Repeat every line of the records below verbatim, and leave the pictures out of your answer.

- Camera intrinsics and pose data
- - -

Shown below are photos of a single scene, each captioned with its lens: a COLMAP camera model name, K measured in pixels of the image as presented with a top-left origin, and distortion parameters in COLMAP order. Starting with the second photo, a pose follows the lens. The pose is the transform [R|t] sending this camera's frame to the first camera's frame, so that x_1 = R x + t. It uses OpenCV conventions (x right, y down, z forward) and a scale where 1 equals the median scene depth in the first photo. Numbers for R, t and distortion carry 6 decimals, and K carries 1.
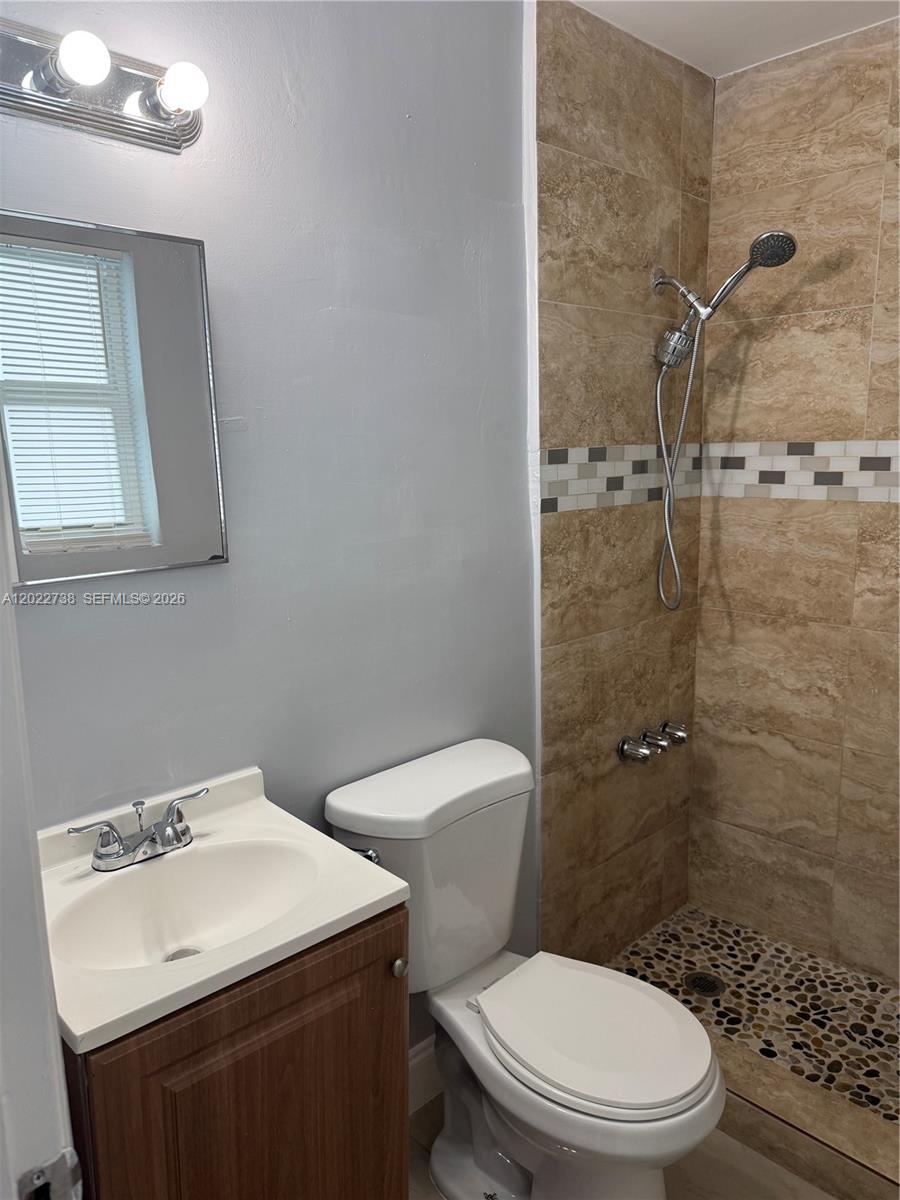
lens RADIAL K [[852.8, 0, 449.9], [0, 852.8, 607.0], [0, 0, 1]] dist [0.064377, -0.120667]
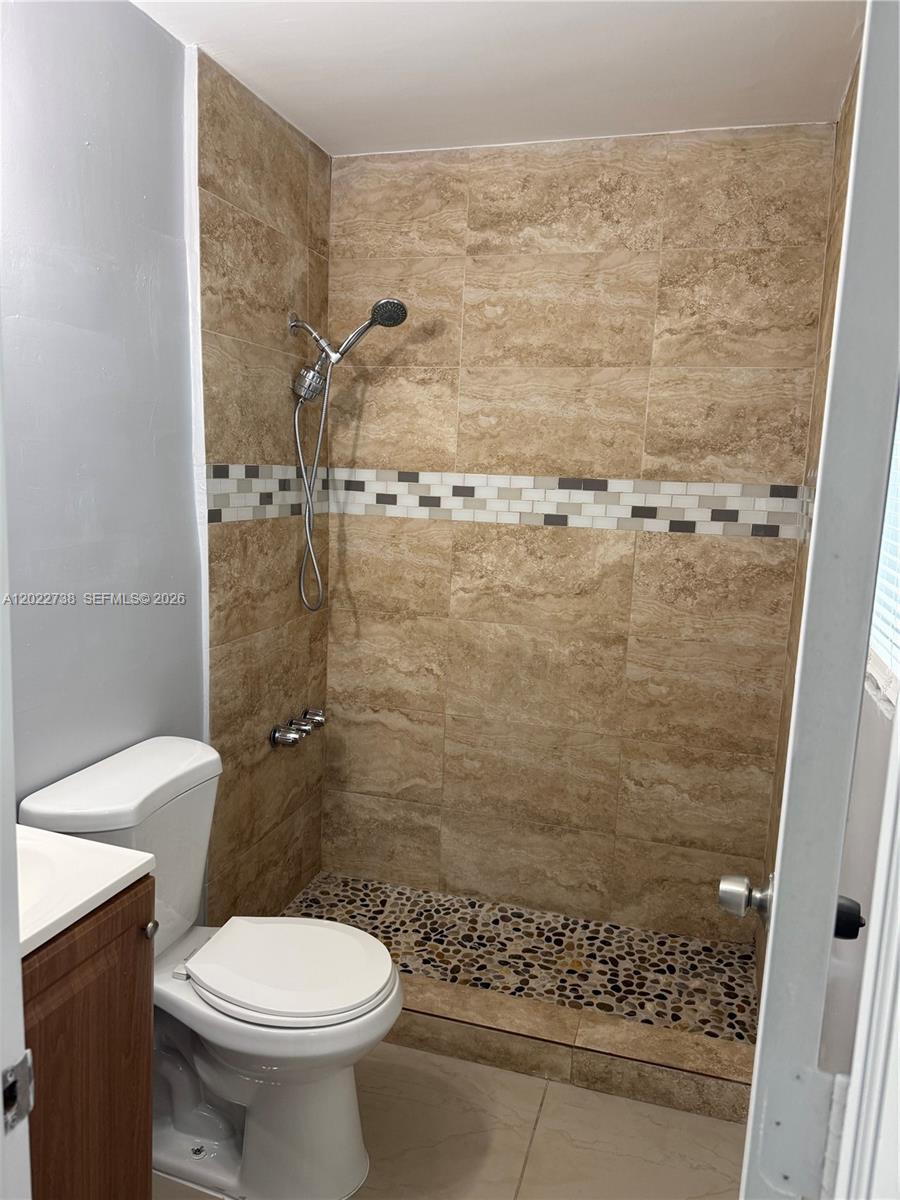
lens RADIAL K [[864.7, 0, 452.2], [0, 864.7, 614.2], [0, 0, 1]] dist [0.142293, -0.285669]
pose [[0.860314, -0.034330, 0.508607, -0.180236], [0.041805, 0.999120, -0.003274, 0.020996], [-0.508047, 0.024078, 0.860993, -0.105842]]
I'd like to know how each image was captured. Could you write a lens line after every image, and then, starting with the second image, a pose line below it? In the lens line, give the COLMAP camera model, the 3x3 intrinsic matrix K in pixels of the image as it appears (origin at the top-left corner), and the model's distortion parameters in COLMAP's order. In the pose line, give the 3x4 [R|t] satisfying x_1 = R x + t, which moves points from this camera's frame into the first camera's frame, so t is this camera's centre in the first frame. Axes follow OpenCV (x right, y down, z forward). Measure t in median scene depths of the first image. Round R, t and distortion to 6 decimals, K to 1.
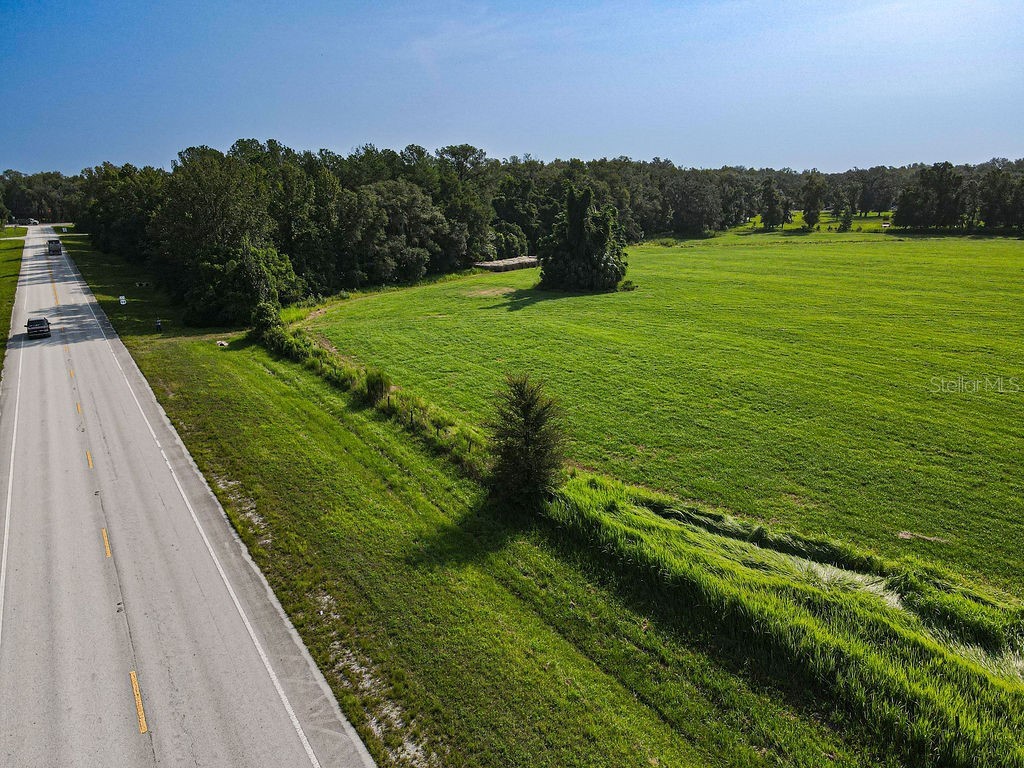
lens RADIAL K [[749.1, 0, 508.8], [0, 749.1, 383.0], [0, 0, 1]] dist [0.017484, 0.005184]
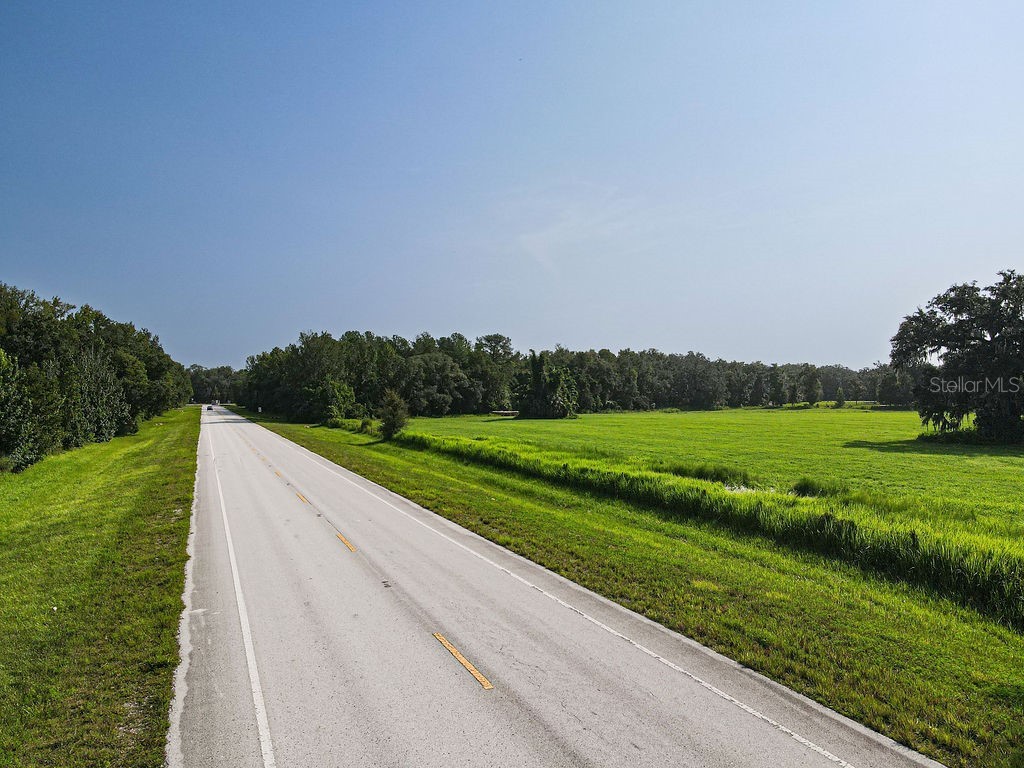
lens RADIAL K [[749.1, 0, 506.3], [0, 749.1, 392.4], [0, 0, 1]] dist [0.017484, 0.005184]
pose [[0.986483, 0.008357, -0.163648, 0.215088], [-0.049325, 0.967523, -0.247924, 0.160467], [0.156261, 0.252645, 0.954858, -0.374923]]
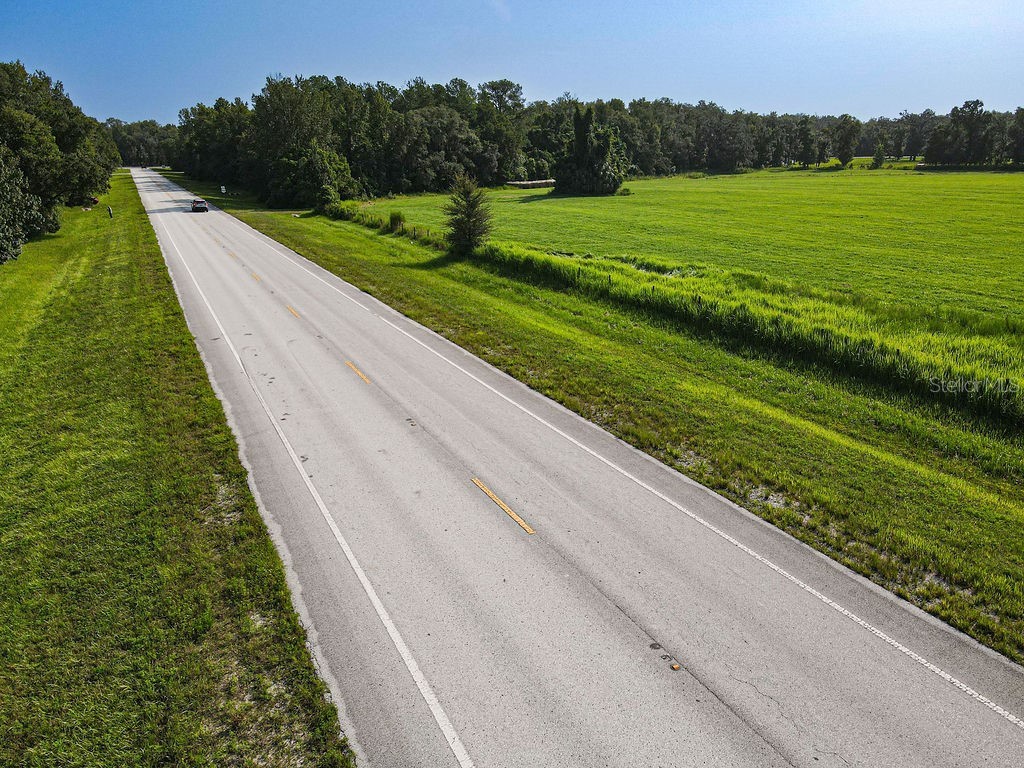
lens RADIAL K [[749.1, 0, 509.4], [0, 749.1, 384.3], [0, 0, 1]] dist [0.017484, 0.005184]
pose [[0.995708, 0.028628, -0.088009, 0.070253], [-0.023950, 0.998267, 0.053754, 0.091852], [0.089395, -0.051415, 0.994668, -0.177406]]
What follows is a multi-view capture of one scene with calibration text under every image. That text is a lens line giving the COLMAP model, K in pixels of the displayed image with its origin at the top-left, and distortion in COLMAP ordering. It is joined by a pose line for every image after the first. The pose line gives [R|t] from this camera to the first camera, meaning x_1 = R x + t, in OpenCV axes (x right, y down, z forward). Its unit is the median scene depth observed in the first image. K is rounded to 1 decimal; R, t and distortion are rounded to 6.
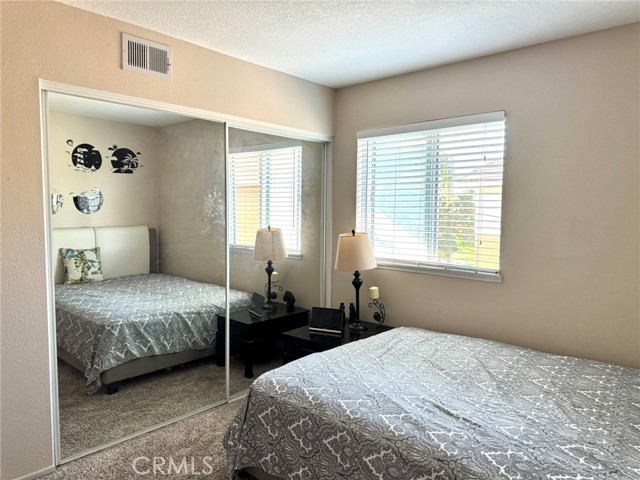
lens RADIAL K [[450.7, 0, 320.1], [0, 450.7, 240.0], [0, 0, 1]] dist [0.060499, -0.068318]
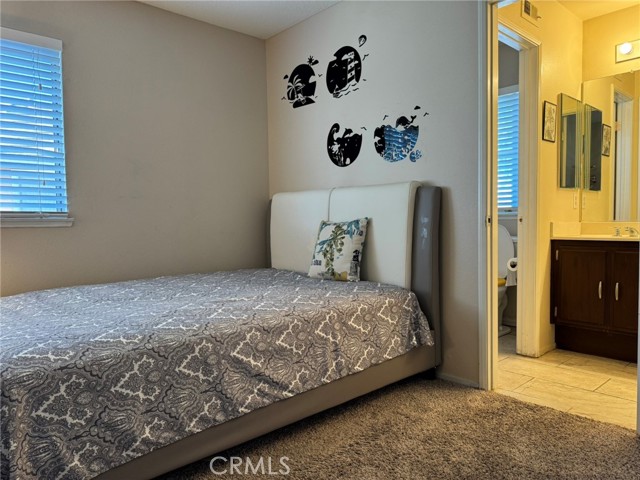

- - -

- SOLUTION
Shown below are photos of a single scene, each captioned with its lens: a COLMAP camera model name, K measured in pixels of the image as presented with a top-left origin, and distortion parameters in COLMAP order. Starting with the second photo, a pose follows the lens. The pose is the transform [R|t] sending this camera's frame to the first camera's frame, so that x_1 = R x + t. It uses OpenCV conventions (x right, y down, z forward) and a scale where 1 equals the median scene depth in the first photo. Numbers for R, t and distortion carry 6 decimals, and K carries 1.
lens RADIAL K [[852.8, 0, 449.9], [0, 852.8, 607.0], [0, 0, 1]] dist [0.064377, -0.120667]
lens RADIAL K [[864.7, 0, 452.2], [0, 864.7, 614.2], [0, 0, 1]] dist [0.142293, -0.285669]
pose [[0.860314, -0.034330, 0.508607, -0.180236], [0.041805, 0.999120, -0.003274, 0.020996], [-0.508047, 0.024078, 0.860993, -0.105842]]
I'd like to know how each image was captured. Could you write a lens line after every image, and then, starting with the second image, a pose line below it? In the lens line, give the COLMAP camera model, the 3x3 intrinsic matrix K in pixels of the image as it appears (origin at the top-left corner), and the model's distortion parameters in COLMAP's order. In the pose line, give the 3x4 [R|t] satisfying x_1 = R x + t, which moves points from this camera's frame into the first camera's frame, so t is this camera's centre in the first frame. Axes follow OpenCV (x right, y down, z forward). Measure t in median scene depths of the first image. Round R, t and distortion to 6 decimals, K to 1.
lens RADIAL K [[749.1, 0, 508.8], [0, 749.1, 383.0], [0, 0, 1]] dist [0.017484, 0.005184]
lens RADIAL K [[749.1, 0, 506.3], [0, 749.1, 392.4], [0, 0, 1]] dist [0.017484, 0.005184]
pose [[0.986483, 0.008357, -0.163648, 0.215088], [-0.049325, 0.967523, -0.247924, 0.160467], [0.156261, 0.252645, 0.954858, -0.374923]]
lens RADIAL K [[749.1, 0, 509.4], [0, 749.1, 384.3], [0, 0, 1]] dist [0.017484, 0.005184]
pose [[0.995708, 0.028628, -0.088009, 0.070253], [-0.023950, 0.998267, 0.053754, 0.091852], [0.089395, -0.051415, 0.994668, -0.177406]]
What follows is a multi-view capture of one scene with calibration text under every image. That text is a lens line giving the COLMAP model, K in pixels of the displayed image with its origin at the top-left, and distortion in COLMAP ordering. It is joined by a pose line for every image after the first. The pose line gives [R|t] from this camera to the first camera, meaning x_1 = R x + t, in OpenCV axes (x right, y down, z forward). Its unit is the median scene depth observed in the first image. K is rounded to 1 decimal; R, t and distortion are rounded to 6.
lens RADIAL K [[450.7, 0, 320.1], [0, 450.7, 240.0], [0, 0, 1]] dist [0.060499, -0.068318]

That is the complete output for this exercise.